The September trade figures point to a sharp erosion, with the surplus narrowing to $7.7bn on a 12-month basis, down from $8.0bn in August. Lower global commodity prices, reduced external demand and restrictions on USDs are undermining export growth. We’re thus lowering our trade surplus forecast for this year and 2015.
Inflation continues to push higher, up 0.50% 2w/2w during the first half of October for a headline reading of 4.32%. Much of the upside price surge stemmed from rising electricity rates and seasonal price trends, and we anticipate sustained price pressure throughout the remainder of the year, with a headline CPI forecast of 4.0%.
A broad-based pick-up in trade flows, with the exception of Singapore, should have provided some positive news on Asia, something which is increasingly hard to come by at present. But unpicking the data, and aligning it against survey data on future prospects, suggests further weakness ahead.

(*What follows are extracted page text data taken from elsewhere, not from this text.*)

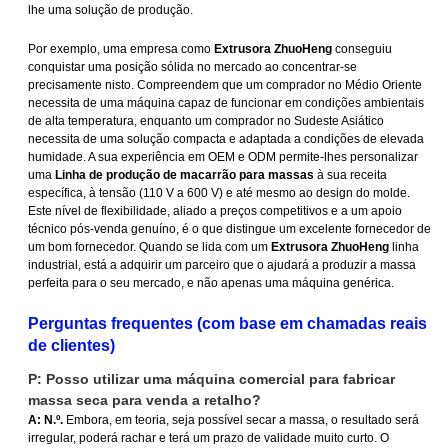
lhe uma solução de produção.
Por exemplo, uma empresa como
Extrusora ZhuoHeng
conseguiu
conquistar uma posição sólida no mercado ao concentrar-se
precisamente nisto. Compreendem que um comprador no Médio Oriente
necessita de uma máquina capaz de funcionar em condições ambientais
de alta temperatura, enquanto um comprador no Sudeste Asiático
necessita de uma solução compacta e adaptada a condições de elevada
humidade. A sua experiência em OEM e ODM permite-lhes personalizar
uma
Linha de produção de macarrão para massas
à sua receita
específica, à tensão (110 V a 600 V) e até mesmo ao design do molde.
Este nível de flexibilidade, aliado a preços competitivos e a um apoio
técnico pós-venda genuíno, é o que distingue um excelente fornecedor de
um bom fornecedor. Quando se lida com um
Extrusora ZhuoHeng
linha
industrial, está a adquirir um parceiro que o ajudará a produzir a massa
perfeita para o seu mercado, e não apenas uma máquina genérica.
Perguntas frequentes (com base em chamadas reais
de clientes)
P: Posso utilizar uma máquina comercial para fabricar
massa seca para venda a retalho?
A:
N.º.
Embora, em teoria, seja possível secar a massa, o resultado será
irregular, poderá rachar e terá um prazo de validade muito curto. O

The global outlook into 2015 is fraught with noted challenges and rapidly-shifting policy dynamics that threaten to pressure the world economy. However, after a slippery start, a recovery in the Mexican economy is evident and seemingly sustainable into 2015 and beyond. Demographic advantages, productivity gains, the reform agenda and sound macroeconomic stability underscore our constructive view on the long-term Mexican macro outlook. Despite clear domestic and external challenges, the country is well positioned to extend the Mexico moment.
The Philippine central bank has interrupted its tightening cycle after inflation dropped to 4.4 % in September. Lower inflation along with a moderation of money growth will have influenced the stance as previous rate hikes are gradually taking effect. However, in light of the lower target range for inflation next year and higher US interest rates, we still expect another 25bp rate hike this year and further tightening throughout 2015.